Dataset records:
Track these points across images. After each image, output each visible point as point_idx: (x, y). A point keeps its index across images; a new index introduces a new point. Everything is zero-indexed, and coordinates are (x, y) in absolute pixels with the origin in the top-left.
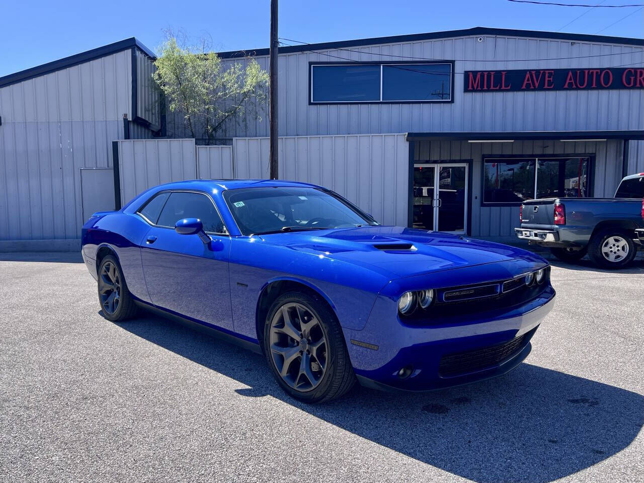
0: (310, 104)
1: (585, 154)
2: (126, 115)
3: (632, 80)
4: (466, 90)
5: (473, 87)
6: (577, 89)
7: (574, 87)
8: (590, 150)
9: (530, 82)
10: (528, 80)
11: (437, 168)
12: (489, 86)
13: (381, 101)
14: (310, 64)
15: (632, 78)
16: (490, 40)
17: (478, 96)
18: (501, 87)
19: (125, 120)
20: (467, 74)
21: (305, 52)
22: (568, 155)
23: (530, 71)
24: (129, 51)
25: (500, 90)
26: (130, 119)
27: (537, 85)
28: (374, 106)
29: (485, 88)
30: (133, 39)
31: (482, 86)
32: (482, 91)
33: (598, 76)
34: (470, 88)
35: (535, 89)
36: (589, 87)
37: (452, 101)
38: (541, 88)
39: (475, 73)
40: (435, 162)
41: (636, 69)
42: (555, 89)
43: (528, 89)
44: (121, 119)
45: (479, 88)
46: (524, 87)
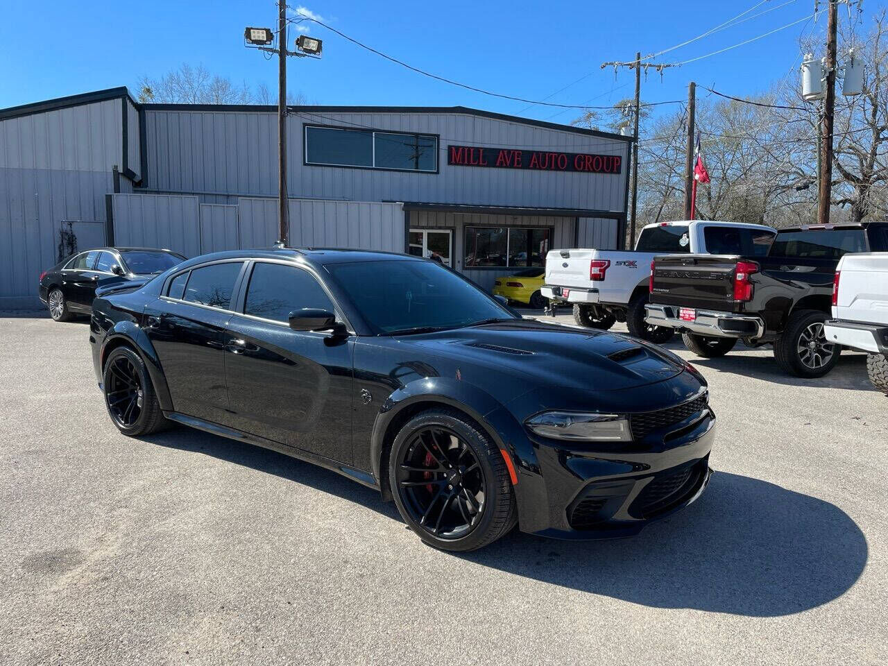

Problem details: When you repeat the material, keep every word exact and drop the pictures.

Output:
Track these points across images. After each image, output each visible point as point_idx: (x, y). A point keeps its index across images; a new index introduces a new point. Everything is zero-indexed, and coordinates are (x, y) in absolute pixels with the origin in the top-left.
0: (310, 104)
1: (585, 154)
2: (126, 115)
3: (632, 80)
4: (466, 90)
5: (473, 87)
6: (577, 89)
7: (574, 87)
8: (590, 150)
9: (530, 82)
10: (528, 80)
11: (437, 168)
12: (489, 86)
13: (381, 101)
14: (310, 64)
15: (632, 78)
16: (490, 40)
17: (478, 96)
18: (501, 87)
19: (125, 120)
20: (467, 74)
21: (305, 52)
22: (568, 155)
23: (530, 71)
24: (129, 51)
25: (500, 90)
26: (130, 119)
27: (537, 85)
28: (374, 106)
29: (485, 88)
30: (133, 39)
31: (482, 86)
32: (482, 91)
33: (598, 76)
34: (470, 88)
35: (535, 89)
36: (589, 87)
37: (452, 101)
38: (541, 88)
39: (475, 73)
40: (435, 162)
41: (636, 69)
42: (555, 89)
43: (528, 89)
44: (121, 119)
45: (479, 88)
46: (524, 87)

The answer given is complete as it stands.